I’ve mentioned this before, but it’s something that I’ve been thinking about hard lately. I feel like there’s often a stigma where authors of color are pigeon-held into just writing about main characters of their own skin tone. It’s something that has bothered me for quite some time while being in different circles within the writing community. I’ve been often teased and scoffed at because the main character of my books isn’t my skin tone—or they are entirely made up like a fantasy race. I believe that’s not quite a fair thing to say or assume about my book or me as a person. So, I wanted to talk about it.
I’ve said the before: authors can write about any protagonist they want to write about. I’m a huge fan of Dungeons and Dragons, World of Warcraft, and Elder Scrolls. That has in turn instilled a lot of world-building involving fantasy races. I tend to use those as a coding of some sort to talk about topics that are close to me. Also, I just like writing about orcs, elves, dwarves, giants, firbolgs, etc. I don’t feel like there are enough people of color writing about those things in their fantasy worlds, so I wanted to write about it myself. That doesn’t mean that I’m ashamed of my race or that somehow, I’m not representing myself accurately.
There’s plenty of people of color that are represented in my world. One of the main things I wanted to have is people of color in major authority positions. For example, the main royal family of the Empire is dark-skinned and most if not all the Dukes you see within the story are people of color (aside from the Great Northern Families which are based on Norse and Celtic). I feel like that’s a good way to show representation outside of having a black main character within an afro-centric world.
Let me clarify though. I enjoy these stories. Black Panther, Rage of Winter and Children of Blood and Bone are some of my favorite stories to ever grace pages. But it bothers me the people expect me to write something similar because I’m black (this especially the case with fellow people of color). There are plenty of ways to represent your race within your story but also the fact that you’re writing a novel anyway is representation enough. You can write whatever you want if it’s tasteful and respectful to people.

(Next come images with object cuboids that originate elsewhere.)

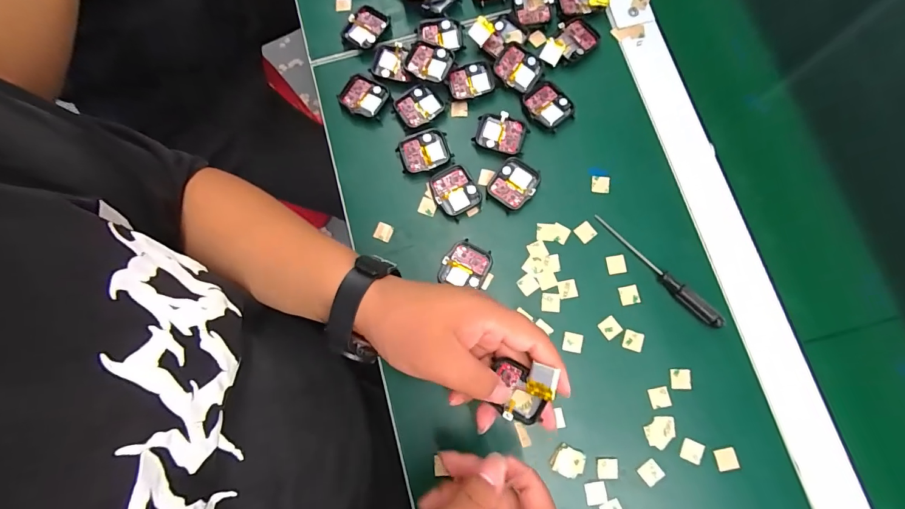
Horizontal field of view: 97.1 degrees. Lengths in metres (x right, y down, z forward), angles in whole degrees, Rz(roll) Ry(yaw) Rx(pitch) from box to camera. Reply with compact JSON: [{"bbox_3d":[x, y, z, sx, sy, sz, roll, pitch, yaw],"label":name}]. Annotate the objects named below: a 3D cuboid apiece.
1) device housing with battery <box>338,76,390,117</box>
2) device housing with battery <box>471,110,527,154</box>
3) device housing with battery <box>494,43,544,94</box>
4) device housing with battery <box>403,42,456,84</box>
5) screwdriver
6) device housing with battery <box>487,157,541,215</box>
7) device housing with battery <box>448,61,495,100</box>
[{"bbox_3d":[-0.085,-0.151,0.385,0.043,0.011,0.034,26,80,7],"label":"device housing with battery"},{"bbox_3d":[0.045,-0.112,0.368,0.046,0.007,0.035,15,79,4],"label":"device housing with battery"},{"bbox_3d":[0.062,-0.177,0.378,0.041,0.008,0.037,27,80,7],"label":"device housing with battery"},{"bbox_3d":[-0.022,-0.181,0.380,0.043,0.012,0.037,18,79,5],"label":"device housing with battery"},{"bbox_3d":[0.175,0.012,0.339,0.011,0.014,0.129,-41,80,-7],"label":"screwdriver"},{"bbox_3d":[0.055,-0.063,0.359,0.036,0.009,0.044,35,81,8],"label":"device housing with battery"},{"bbox_3d":[0.018,-0.164,0.381,0.043,0.006,0.034,-18,79,-2],"label":"device housing with battery"}]

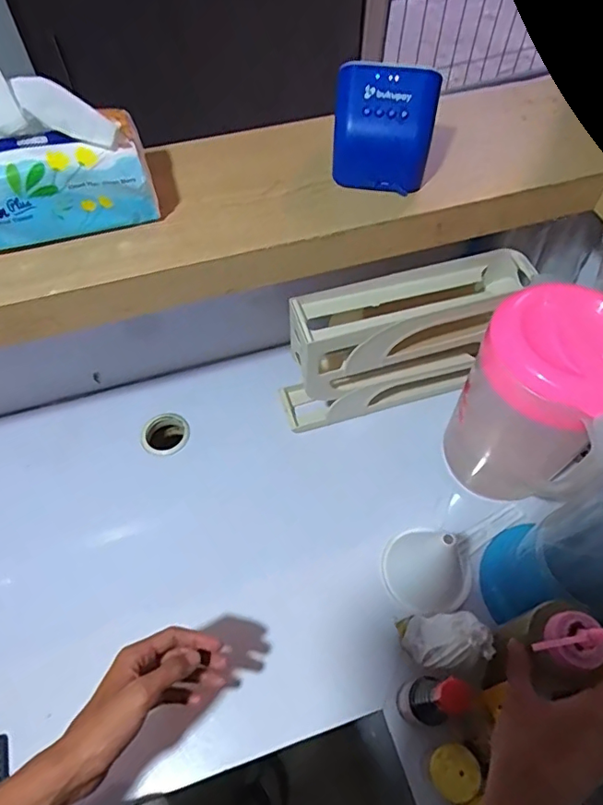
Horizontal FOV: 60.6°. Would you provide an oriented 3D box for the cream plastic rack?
[{"bbox_3d":[0.130,-0.077,0.680,0.309,0.188,0.077,-16,59,-9],"label":"cream plastic rack"}]

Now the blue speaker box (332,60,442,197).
[{"bbox_3d":[0.081,-0.275,0.517,0.095,0.092,0.068,6,58,4],"label":"blue speaker box"}]

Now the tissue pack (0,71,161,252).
[{"bbox_3d":[-0.237,-0.236,0.453,0.171,0.150,0.102,-18,60,-11],"label":"tissue pack"}]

So, I’m challenging more people of color to write outside of what they think they can do or more importantly should do. If you want to write about an African princess with magical powers, go for it. We need more powerful black characters in the world. But also, if you want to write about Vikings or dragon people that live in trees, go for it. Don’t feel like you must be forced to write these things because of the color of your skin. I’ve seen amazing Asian or African inspired books written by white men or white women. You’re allowed to step outside of your comfort zone and write what you want to write (given that you have research or in the case of fantasy, appropriate world-building). You, as an author, are representation enough.